§ **SOURCE**:
* * * * * * *
# What do you think of this?***Pedigree Added***



## shadycreekgoats (Mar 23, 2009)

I'm thinking about this doe who for sale. This a top-show quality Nubian doe, I know her udder is fabulous, I'm just trying to learn the udder "parts". :greengrin: Please tell me what you think! She has GREAT lines too.


----------



## grandmajo (Oct 14, 2008)

*Re: What do you think of this?*

Ummm, can you get a picture from the side, and then one from a little farther back from the rear, so we can see the distance from her vulva to her udder? Also is this doe a FF, 2nd freshener, etc?
That will help those of us that are learning too!

Have you milked her? She looks like she would milk down to nothing (really deflate), I like that in a milker.


----------



## AlaskaBoers (May 7, 2008)

*Re: What do you think of this?*

get a pic of the front and side. that will tell you if the udder is well attached and smooth.

also heres something to help you learn..the parts


----------



## toth boer goats (Jul 20, 2008)

*Re: What do you think of this?*

yes... I agree ...get some other pics of her... so our experts can give you more detail.....in there findings.... :wink: 


> get a pic of the front and side. that will tell you if the udder is well attached and smooth.
> 
> also heres something to help you learn..the parts


 that is very helpful Katrina..I bet she will appreciate that.....great job....and thank you... :greengrin:


----------



## shadycreekgoats (Mar 23, 2009)

*Re: What do you think of this?*

Thank you, Katrina! :hug: That was VERY helpful!!!



grandmajo said:


> Ummm, can you get a picture from the side, and then one from a little farther back from the rear, so we can see the distance from her vulva to her udder? Also is this doe a FF, 2nd freshener, etc?
> That will help those of us that are learning too!
> 
> Have you milked her? She looks like she would milk down to nothing (really deflate), I like that in a milker.


I requested the side pic and a further back pic too. :greengrin: I haven't milked her yet,as I haven't seen her yet in person. I think she is a second freshener...I'll ask 

From what you can see in the picture, what do you think?


----------



## liz (Oct 5, 2007)

*Re: What do you think of this?*

From what I can tell, nice plumb teats, large too. Nice medial and a wide attachment.....her capacity could get better with each freshening.

If she would improve your herd and she is a goat that you would enjoy milking, then I would go for her.


----------



## sparks879 (Oct 17, 2007)

*Re: What do you think of this?*

A picture from the side that shows he whole body too would be good. I have seen does with good udders but poor bodies. Remember the mammery is only thirty five points.
beth


----------



## shadycreekgoats (Mar 23, 2009)

*Re: What do you think of this?*

The lady is sending me more pictures, but here is the doe as a junior doe in 2006.










(She has great ears!!! :greengrin: ) I really like her!!  What do you think?


----------



## toth boer goats (Jul 20, 2008)

*Re: What do you think of this?*

she is very pretty.... :wink: :greengrin:


----------



## AlaskaBoers (May 7, 2008)
* * * * * * *
§ **STORED DATA**:
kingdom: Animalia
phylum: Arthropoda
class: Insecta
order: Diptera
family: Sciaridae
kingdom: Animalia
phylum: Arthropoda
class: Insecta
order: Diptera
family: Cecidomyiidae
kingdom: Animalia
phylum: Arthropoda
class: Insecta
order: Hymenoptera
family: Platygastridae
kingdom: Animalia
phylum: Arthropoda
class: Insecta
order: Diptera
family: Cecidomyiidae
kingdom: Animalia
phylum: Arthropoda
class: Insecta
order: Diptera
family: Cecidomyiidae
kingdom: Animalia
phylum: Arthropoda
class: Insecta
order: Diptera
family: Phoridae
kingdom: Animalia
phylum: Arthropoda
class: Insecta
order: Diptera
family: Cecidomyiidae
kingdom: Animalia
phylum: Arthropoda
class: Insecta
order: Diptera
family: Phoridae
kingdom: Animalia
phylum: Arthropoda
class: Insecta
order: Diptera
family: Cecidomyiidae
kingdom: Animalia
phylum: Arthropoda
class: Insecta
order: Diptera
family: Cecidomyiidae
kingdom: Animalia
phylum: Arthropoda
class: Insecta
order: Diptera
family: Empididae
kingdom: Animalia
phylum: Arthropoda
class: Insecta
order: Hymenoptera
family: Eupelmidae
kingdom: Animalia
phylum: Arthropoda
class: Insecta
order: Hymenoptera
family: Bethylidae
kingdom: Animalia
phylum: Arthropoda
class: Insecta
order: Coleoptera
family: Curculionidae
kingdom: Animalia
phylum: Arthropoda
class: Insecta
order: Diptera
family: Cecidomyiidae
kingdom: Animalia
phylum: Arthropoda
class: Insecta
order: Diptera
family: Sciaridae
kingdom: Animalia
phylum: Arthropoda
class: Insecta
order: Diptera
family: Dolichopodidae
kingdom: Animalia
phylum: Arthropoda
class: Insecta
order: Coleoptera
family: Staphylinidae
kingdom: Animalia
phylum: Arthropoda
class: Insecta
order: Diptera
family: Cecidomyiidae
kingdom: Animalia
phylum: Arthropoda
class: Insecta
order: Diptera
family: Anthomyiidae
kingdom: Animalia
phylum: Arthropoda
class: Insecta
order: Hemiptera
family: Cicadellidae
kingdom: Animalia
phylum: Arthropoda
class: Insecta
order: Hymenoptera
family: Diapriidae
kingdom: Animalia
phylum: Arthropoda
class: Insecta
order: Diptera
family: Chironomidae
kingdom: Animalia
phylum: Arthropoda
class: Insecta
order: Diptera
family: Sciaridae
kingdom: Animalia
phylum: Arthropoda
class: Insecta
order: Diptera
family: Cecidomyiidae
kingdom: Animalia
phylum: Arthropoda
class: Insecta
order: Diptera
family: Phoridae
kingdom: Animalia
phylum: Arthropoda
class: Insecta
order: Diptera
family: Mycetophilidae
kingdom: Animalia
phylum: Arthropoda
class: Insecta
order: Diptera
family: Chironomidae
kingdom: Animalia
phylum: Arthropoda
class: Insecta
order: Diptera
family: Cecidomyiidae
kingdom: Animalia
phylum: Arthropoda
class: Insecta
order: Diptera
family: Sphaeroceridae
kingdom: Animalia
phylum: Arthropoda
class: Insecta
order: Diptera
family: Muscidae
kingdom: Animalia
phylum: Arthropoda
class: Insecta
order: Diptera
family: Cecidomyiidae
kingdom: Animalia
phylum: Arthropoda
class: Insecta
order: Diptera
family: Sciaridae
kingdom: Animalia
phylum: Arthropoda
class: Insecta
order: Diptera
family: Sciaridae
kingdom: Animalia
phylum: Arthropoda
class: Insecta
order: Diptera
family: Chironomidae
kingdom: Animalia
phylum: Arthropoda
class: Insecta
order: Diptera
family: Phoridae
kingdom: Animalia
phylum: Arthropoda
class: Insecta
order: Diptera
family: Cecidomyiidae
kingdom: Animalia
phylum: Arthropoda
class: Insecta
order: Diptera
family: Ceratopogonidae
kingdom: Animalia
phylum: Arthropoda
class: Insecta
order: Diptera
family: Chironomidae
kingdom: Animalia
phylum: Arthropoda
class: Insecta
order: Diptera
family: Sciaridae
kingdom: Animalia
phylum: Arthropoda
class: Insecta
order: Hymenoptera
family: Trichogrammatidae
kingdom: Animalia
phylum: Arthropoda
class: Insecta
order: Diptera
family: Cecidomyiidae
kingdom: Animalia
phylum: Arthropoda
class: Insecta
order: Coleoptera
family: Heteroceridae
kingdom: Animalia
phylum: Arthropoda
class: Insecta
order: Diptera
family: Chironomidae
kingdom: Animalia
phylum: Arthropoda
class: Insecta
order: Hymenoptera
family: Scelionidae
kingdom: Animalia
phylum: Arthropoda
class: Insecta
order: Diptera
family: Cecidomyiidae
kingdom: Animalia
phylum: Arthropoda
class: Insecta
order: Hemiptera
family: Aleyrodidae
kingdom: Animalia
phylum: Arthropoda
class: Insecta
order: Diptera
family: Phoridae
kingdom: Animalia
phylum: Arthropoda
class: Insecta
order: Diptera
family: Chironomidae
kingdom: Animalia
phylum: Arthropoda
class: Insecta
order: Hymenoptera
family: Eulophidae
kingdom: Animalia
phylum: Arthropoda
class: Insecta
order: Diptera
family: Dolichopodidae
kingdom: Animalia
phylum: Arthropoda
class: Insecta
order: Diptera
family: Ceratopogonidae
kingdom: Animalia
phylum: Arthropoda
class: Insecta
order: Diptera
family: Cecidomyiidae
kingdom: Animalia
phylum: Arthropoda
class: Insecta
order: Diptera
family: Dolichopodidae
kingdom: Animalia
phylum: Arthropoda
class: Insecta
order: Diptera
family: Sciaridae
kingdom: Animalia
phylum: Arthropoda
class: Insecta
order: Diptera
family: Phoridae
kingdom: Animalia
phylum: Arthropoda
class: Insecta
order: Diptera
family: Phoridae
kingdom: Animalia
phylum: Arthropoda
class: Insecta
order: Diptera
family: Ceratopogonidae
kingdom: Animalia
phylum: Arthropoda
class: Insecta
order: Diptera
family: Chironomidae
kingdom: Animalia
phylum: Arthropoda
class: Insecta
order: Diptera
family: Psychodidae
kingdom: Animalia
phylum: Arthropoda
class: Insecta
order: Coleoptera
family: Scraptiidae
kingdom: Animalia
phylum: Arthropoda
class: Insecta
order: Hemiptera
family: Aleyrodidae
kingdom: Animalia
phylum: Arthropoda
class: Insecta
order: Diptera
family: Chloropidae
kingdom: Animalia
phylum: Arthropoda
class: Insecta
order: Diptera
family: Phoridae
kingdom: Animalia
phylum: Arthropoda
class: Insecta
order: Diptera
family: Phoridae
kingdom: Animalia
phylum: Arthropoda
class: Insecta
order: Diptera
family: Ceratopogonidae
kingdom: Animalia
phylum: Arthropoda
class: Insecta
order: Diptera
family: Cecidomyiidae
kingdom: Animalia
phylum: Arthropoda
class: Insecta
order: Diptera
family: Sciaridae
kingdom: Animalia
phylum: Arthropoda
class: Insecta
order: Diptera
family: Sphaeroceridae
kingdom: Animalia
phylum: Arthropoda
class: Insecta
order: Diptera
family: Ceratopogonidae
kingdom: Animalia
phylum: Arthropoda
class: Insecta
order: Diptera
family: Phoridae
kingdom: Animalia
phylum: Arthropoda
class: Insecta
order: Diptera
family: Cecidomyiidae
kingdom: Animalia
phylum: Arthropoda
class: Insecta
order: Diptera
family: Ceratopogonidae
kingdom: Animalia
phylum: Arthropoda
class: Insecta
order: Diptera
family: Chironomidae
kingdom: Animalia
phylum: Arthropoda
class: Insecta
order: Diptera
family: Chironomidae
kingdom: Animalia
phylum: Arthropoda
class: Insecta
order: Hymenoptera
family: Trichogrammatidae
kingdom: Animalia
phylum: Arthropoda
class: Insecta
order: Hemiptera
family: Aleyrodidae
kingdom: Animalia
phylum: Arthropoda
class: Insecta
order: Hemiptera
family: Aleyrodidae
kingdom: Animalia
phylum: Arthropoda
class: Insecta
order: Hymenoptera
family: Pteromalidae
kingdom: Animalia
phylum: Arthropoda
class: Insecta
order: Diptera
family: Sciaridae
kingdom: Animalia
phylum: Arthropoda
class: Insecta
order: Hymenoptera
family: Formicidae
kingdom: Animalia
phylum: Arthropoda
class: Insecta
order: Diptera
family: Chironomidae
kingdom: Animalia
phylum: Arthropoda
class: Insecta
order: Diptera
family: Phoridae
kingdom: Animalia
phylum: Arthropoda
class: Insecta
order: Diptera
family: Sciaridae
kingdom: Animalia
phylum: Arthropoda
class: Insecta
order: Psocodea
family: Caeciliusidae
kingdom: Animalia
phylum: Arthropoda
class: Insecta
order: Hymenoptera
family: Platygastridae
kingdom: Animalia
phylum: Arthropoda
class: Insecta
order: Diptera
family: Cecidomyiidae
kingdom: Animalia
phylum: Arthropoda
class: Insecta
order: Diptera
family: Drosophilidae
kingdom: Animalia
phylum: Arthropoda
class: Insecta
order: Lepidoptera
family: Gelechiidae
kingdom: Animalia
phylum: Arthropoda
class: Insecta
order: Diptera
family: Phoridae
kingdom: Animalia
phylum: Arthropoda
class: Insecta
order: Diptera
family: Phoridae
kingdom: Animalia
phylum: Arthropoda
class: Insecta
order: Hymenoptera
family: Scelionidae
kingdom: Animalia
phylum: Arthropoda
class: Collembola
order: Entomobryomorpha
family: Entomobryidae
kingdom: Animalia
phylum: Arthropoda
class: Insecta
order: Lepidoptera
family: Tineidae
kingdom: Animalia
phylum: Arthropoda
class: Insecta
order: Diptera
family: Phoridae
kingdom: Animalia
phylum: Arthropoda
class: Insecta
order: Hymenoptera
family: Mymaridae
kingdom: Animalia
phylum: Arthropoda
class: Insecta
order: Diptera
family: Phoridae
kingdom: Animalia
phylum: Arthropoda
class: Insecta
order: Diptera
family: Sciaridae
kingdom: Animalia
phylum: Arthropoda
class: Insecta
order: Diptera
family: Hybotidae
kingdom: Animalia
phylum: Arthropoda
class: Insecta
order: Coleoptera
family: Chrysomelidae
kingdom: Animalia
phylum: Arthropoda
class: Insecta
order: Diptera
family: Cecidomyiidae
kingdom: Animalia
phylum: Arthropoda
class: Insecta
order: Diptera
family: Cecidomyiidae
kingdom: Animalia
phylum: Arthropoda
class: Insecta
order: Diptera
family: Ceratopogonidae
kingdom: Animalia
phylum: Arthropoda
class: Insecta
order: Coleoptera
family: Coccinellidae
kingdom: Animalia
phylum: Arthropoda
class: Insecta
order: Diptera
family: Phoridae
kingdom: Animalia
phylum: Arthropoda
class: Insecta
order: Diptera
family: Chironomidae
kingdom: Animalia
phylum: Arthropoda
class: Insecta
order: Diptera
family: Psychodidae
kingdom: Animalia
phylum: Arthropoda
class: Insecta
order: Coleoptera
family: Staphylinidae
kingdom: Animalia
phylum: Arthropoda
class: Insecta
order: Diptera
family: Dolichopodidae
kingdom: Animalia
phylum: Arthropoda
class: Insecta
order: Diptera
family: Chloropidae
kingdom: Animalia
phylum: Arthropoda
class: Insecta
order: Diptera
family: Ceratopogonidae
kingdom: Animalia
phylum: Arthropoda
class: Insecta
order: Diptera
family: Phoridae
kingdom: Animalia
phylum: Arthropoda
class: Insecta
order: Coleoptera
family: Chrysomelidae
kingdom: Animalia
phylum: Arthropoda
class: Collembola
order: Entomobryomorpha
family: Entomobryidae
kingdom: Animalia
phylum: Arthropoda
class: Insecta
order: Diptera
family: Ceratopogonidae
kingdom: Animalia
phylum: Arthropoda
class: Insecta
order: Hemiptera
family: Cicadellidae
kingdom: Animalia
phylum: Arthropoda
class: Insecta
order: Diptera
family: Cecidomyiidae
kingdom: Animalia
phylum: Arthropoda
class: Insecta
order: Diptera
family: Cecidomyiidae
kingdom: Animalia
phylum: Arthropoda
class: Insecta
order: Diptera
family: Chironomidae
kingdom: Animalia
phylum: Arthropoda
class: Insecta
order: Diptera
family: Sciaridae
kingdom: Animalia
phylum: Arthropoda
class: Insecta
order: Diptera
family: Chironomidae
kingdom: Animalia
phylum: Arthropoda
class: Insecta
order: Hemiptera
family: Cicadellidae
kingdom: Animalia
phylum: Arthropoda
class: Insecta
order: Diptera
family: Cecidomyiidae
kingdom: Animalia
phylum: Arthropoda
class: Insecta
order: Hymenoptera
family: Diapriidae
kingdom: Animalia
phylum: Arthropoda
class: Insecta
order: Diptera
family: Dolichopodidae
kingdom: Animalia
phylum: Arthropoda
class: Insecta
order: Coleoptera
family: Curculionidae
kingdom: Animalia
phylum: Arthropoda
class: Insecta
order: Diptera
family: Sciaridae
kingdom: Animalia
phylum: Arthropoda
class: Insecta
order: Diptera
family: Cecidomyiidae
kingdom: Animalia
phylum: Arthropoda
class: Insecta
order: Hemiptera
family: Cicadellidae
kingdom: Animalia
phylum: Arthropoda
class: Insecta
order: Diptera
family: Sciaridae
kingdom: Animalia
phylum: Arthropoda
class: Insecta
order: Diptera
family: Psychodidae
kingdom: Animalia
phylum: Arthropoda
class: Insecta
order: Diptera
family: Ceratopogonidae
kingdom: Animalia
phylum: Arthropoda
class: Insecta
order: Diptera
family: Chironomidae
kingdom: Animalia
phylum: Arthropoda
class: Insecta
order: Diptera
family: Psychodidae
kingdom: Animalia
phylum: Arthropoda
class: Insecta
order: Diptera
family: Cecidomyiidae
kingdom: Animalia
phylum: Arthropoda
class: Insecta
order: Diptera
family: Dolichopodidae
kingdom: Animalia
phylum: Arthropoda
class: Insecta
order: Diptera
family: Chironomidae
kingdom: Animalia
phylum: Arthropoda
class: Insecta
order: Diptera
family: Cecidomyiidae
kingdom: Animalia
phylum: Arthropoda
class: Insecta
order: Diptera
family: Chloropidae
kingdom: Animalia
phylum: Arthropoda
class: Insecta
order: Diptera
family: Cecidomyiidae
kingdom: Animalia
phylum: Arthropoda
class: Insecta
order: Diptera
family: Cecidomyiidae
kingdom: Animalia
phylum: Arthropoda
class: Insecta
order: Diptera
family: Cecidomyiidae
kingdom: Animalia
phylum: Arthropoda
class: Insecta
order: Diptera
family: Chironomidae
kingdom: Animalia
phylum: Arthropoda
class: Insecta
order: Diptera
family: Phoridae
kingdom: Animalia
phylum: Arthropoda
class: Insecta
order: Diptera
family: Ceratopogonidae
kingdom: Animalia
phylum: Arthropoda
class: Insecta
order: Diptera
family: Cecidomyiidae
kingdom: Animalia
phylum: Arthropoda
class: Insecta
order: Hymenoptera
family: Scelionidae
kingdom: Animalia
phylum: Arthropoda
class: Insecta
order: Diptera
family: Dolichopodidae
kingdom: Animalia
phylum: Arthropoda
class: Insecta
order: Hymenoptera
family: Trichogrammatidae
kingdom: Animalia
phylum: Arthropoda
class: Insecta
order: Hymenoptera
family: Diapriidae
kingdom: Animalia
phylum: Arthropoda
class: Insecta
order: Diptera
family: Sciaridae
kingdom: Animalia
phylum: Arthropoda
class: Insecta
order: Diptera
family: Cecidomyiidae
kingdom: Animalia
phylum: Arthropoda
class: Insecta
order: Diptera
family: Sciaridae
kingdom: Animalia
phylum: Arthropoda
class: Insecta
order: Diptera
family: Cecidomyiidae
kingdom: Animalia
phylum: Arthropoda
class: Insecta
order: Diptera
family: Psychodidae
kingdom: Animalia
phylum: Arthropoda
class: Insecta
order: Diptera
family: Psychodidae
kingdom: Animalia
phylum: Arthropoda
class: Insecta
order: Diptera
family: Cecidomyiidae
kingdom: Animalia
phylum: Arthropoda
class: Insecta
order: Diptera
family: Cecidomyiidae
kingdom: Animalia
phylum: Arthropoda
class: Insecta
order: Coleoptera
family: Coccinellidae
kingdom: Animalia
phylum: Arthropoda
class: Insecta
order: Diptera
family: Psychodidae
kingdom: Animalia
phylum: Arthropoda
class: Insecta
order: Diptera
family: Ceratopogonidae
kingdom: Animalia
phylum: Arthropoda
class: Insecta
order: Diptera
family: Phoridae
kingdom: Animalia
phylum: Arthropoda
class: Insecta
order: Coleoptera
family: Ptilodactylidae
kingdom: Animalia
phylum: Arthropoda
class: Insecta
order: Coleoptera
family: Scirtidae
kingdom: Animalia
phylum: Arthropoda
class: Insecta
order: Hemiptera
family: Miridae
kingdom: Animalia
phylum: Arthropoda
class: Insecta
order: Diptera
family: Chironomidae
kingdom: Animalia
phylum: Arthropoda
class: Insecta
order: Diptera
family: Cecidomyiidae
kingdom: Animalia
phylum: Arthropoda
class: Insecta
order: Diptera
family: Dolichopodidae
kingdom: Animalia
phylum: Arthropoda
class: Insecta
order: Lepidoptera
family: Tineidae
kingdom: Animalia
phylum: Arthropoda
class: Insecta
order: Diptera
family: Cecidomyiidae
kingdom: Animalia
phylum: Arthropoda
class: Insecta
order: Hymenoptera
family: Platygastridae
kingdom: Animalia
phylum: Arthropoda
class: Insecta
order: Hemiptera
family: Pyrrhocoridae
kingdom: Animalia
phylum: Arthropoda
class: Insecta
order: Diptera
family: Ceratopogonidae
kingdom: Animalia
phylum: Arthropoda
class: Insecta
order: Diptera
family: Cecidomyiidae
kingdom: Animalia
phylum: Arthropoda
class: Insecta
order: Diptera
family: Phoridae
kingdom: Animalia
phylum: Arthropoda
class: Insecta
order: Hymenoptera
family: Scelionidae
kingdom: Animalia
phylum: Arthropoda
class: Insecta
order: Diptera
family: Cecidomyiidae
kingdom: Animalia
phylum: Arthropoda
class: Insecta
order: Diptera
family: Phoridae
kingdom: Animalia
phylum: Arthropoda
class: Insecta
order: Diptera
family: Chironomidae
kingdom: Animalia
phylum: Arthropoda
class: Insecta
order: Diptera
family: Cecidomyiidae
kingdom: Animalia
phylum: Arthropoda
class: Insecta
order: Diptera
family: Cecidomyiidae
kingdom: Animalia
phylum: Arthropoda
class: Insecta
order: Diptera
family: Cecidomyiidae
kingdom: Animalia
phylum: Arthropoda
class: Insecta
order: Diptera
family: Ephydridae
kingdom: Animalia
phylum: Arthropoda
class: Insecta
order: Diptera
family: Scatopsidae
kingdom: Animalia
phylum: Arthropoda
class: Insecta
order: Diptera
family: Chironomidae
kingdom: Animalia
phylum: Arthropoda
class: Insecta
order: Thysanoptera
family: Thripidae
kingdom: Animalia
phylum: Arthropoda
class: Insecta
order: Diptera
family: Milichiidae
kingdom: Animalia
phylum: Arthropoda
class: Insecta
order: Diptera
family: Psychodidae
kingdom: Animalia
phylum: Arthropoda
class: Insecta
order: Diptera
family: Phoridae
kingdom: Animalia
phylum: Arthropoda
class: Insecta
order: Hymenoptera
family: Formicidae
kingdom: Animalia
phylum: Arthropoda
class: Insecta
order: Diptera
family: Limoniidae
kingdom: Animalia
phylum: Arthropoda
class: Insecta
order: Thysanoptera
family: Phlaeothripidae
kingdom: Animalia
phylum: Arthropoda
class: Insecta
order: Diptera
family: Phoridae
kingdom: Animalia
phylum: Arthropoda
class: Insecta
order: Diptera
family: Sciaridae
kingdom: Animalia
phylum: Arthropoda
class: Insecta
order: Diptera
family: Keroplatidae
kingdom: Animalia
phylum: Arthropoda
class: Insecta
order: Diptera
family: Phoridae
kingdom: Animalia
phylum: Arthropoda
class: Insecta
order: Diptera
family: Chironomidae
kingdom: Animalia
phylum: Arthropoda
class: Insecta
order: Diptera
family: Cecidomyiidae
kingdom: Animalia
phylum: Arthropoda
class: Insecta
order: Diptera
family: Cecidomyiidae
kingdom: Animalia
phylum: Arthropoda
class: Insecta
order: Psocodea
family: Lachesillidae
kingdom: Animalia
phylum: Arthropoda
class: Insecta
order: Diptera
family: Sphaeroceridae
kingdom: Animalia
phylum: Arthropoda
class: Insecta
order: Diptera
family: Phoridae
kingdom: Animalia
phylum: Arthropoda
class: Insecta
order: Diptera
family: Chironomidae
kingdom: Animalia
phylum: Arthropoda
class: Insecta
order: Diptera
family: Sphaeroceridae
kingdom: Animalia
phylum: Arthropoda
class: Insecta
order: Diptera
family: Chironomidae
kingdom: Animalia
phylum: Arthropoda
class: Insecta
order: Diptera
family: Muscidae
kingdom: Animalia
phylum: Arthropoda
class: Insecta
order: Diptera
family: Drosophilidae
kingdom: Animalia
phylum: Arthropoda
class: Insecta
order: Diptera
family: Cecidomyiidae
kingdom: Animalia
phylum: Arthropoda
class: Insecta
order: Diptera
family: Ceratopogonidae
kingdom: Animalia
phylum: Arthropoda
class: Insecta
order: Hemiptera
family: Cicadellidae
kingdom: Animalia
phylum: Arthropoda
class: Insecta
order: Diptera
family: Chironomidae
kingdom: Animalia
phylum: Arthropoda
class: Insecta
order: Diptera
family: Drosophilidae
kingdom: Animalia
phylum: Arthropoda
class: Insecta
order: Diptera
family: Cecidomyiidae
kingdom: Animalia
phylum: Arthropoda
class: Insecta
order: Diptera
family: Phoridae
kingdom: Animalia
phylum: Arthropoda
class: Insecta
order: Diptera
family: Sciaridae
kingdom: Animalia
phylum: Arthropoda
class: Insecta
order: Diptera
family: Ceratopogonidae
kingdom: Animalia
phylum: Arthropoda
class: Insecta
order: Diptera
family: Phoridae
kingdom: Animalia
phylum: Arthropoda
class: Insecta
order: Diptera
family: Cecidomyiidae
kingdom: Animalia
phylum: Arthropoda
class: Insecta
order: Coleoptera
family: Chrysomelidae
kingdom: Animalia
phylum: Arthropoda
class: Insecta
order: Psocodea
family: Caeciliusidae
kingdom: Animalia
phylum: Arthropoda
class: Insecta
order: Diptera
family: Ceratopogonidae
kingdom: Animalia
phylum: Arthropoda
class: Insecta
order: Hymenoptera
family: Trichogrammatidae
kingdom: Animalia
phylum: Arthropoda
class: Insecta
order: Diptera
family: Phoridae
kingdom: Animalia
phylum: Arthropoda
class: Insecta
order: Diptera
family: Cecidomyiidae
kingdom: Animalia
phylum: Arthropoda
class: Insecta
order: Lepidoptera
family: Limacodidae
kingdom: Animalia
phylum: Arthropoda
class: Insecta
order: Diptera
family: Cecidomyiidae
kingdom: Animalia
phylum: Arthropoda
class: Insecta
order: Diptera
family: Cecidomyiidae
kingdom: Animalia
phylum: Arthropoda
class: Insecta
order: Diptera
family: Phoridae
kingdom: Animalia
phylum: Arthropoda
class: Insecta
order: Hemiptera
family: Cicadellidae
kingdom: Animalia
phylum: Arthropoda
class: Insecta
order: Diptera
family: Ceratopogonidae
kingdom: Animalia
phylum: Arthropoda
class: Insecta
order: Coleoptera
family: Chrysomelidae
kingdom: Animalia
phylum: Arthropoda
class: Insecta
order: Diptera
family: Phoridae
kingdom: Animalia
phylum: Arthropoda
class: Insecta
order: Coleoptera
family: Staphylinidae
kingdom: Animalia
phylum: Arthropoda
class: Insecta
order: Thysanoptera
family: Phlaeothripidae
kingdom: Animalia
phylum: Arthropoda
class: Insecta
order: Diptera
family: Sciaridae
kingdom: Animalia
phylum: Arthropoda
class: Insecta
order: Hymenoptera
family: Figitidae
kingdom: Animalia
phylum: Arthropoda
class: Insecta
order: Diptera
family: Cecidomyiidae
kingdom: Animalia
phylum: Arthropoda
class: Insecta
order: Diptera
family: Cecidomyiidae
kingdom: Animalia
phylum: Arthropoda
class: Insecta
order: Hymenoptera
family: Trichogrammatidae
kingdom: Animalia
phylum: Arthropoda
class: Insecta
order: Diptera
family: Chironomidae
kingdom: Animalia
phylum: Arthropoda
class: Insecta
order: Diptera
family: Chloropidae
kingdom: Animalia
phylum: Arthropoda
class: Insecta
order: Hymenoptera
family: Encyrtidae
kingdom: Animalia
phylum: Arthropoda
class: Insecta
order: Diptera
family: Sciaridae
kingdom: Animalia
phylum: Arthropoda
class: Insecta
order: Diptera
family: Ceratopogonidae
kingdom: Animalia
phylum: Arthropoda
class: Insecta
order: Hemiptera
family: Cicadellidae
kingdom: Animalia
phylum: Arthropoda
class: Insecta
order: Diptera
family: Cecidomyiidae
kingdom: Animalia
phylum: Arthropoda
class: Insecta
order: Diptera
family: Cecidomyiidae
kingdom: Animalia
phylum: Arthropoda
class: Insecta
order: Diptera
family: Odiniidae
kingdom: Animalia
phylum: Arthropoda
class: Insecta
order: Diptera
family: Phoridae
* * * * * * *
§ **WRITTEN TASK**:
Write out the passage of the goat forum thread starting with "From what I" and going on through "(Oct 17, 2007)".

§ **RESULT BELOW**:
From what I can tell, nice plumb teats, large too. Nice medial and a wide attachment.....her capacity could get better with each freshening.

If she would improve your herd and she is a goat that you would enjoy milking, then I would go for her.


----------



## sparks879 (Oct 17, 2007)